◆ **Work to complete**:
Determine how many lines in the listing contain the string "bottom". Only that number goes in the answer.

◆ **Source material**:
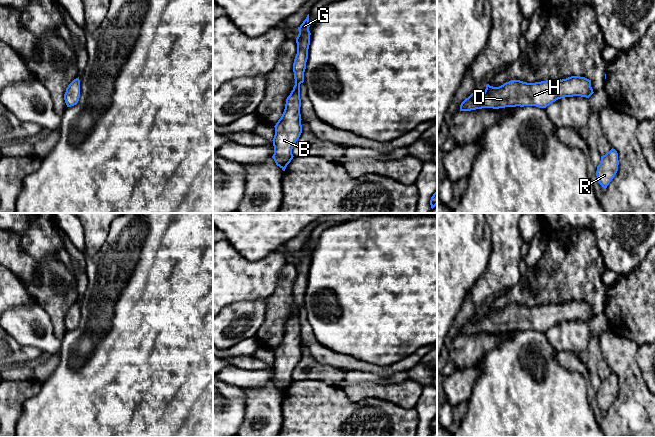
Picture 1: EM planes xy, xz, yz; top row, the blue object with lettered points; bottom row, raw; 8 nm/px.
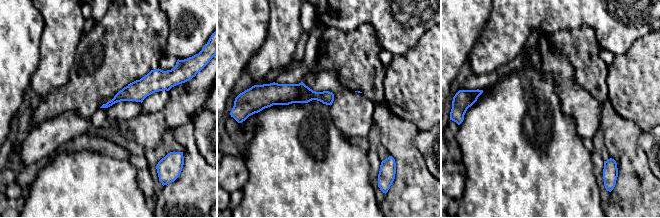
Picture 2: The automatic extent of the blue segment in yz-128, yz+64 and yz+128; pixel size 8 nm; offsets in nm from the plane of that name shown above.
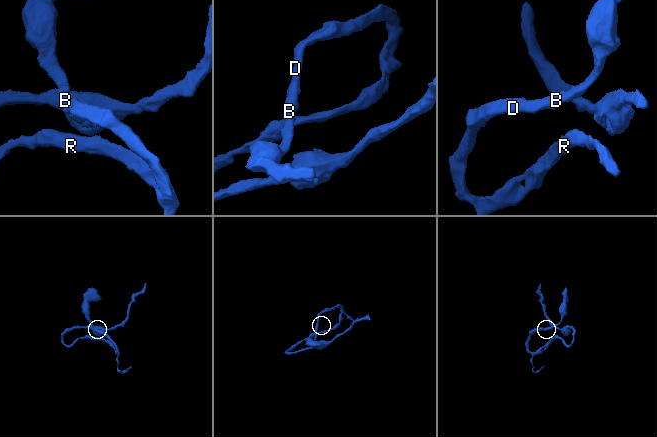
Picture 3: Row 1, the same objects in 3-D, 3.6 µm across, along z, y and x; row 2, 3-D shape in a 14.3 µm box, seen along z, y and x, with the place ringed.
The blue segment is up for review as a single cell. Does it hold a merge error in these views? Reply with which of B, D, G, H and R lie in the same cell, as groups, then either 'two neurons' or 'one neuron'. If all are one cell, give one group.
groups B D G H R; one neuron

--

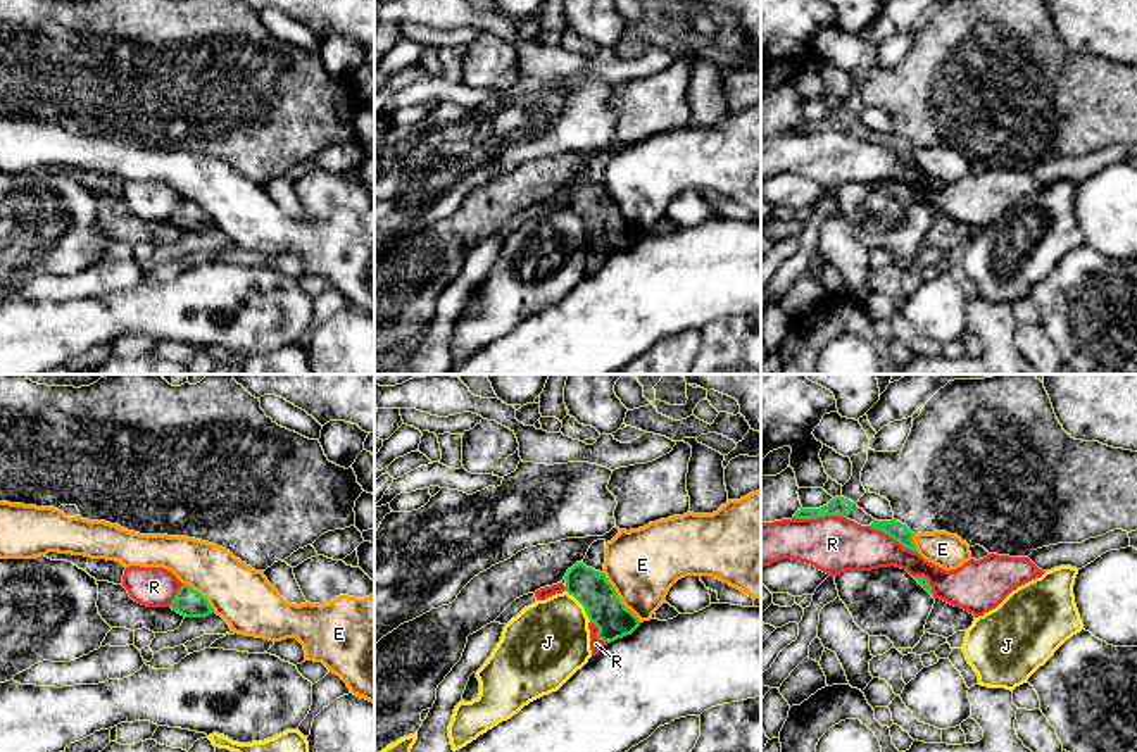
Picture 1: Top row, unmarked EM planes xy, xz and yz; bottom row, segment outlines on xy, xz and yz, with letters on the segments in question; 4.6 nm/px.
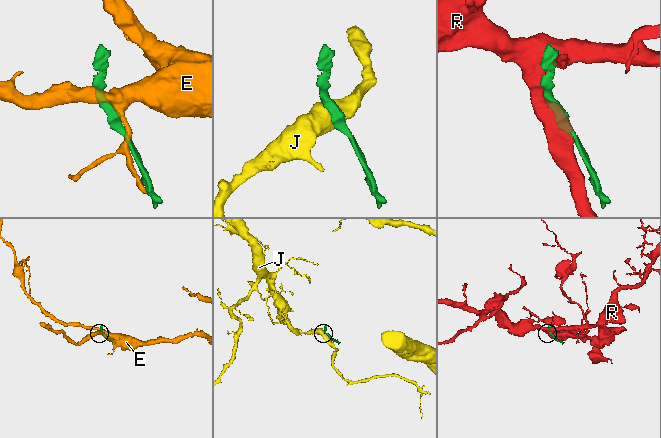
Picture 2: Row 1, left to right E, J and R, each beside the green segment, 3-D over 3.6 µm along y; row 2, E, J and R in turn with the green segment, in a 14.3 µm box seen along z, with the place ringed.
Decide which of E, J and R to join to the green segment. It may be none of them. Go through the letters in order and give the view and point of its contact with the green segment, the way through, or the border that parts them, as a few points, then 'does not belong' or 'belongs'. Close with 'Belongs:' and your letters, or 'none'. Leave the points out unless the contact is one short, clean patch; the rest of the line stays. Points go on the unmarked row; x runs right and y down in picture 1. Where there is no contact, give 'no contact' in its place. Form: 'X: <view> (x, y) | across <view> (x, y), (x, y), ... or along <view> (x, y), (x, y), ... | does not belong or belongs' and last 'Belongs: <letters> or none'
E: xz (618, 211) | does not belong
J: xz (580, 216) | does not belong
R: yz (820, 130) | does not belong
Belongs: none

--

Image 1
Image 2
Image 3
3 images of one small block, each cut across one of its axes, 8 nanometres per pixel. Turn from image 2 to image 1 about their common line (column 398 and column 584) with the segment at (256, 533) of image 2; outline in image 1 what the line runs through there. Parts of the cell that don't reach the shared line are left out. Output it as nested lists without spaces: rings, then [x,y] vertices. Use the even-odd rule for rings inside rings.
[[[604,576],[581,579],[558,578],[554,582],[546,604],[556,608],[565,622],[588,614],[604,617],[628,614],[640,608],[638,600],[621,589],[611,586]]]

◆ **Output of the task**:
2